Don Brown’s Can-Am Photos
Burnin’ Rubber • by Mike Blanchard | Don Brown was a big fan of cars. He was also one of the more successful lobbyists in Sacramento. He was known around the halls of the Capitol as the Big O and he was a good guy. Brown recently passed away and left behind a lifetime worth of photos and posters and memorabilia related to cars and car racing. He also left some cars but that is another story.
Brown liked all kinds of racing, he left behind photos of stock cars, sports cars, Formula-One, Formula 5000, Can-Am, sprint cars, motorcycle flat track racing. And he was a solid photographer to boot. I have no idea what kind camera he used but the slides are Kodak Ektachrome. These slides were rescued from the garbage can as his family cleaned out his house. We will be dropping groups of Brown's photos, each of a different type of racing, over the next few weeks as a tribute to the Big O, a race fan and photographer.
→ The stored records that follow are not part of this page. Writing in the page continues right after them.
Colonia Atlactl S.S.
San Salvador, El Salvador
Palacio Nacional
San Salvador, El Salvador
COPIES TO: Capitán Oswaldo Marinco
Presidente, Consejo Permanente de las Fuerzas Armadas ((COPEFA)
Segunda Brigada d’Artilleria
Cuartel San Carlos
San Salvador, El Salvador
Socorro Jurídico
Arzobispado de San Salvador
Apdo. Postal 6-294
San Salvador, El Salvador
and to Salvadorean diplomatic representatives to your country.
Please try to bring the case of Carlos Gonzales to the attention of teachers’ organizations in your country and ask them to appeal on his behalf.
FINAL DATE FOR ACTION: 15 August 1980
This group of slides are from the Riverside round in 1972. Can-Am was arguably the baddest most wide open racing series of the twentieth century and it produced cars that are still considered the rawest, fastest cars ever made. Missiles like the Porsche 917, the McLaren M8 and M20, the Lola T70, Chaparral and Shadow thrilled fans and scared the crap out of drivers. Can-Am or more correctly, the Canadian-American Challenge, ran from 1966 to 1974 and Riverside, out east of Los Angeles, was a staple of the series.
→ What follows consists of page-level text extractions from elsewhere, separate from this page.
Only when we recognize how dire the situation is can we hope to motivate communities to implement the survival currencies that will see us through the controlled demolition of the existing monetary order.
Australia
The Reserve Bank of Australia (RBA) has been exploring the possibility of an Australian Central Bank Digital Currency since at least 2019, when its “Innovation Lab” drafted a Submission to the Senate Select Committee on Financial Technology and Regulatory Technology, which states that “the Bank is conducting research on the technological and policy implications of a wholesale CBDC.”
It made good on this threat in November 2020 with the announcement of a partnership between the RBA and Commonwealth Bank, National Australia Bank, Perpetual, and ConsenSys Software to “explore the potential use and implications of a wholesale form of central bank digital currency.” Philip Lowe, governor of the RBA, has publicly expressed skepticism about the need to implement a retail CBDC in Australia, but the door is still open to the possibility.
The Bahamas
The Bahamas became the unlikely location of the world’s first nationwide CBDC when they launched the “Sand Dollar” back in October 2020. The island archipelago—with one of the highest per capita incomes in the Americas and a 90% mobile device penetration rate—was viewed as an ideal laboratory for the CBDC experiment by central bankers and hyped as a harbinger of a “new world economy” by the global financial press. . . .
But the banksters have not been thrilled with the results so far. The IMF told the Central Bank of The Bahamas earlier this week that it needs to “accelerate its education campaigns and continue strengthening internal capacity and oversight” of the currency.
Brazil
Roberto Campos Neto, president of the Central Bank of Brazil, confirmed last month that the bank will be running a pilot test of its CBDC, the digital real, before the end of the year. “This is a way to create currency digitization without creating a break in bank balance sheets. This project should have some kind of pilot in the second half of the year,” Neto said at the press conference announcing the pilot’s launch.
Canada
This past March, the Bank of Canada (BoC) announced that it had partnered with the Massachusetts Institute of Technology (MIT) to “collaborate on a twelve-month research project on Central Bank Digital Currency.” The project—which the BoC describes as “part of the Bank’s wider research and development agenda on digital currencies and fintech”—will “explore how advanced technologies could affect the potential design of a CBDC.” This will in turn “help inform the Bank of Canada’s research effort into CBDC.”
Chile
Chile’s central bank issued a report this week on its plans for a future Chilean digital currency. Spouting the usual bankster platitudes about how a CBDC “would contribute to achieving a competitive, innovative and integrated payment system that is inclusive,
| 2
The series featured two races in Canada and four in America, thus the name. It was for unlimited engine sizes and was pretty much a run-what-you-brung free for all. It was finally killed by Porsche’s incredible 917-30. The things made somewhere in the neighborhood of 1500 horsepower and with George Fulmer and Mark Donohue driving they were all but unbeatable. Add that to the reality of the times, the oil crisis, mounting pressure for safety and insane cost. By 1975 it was game over.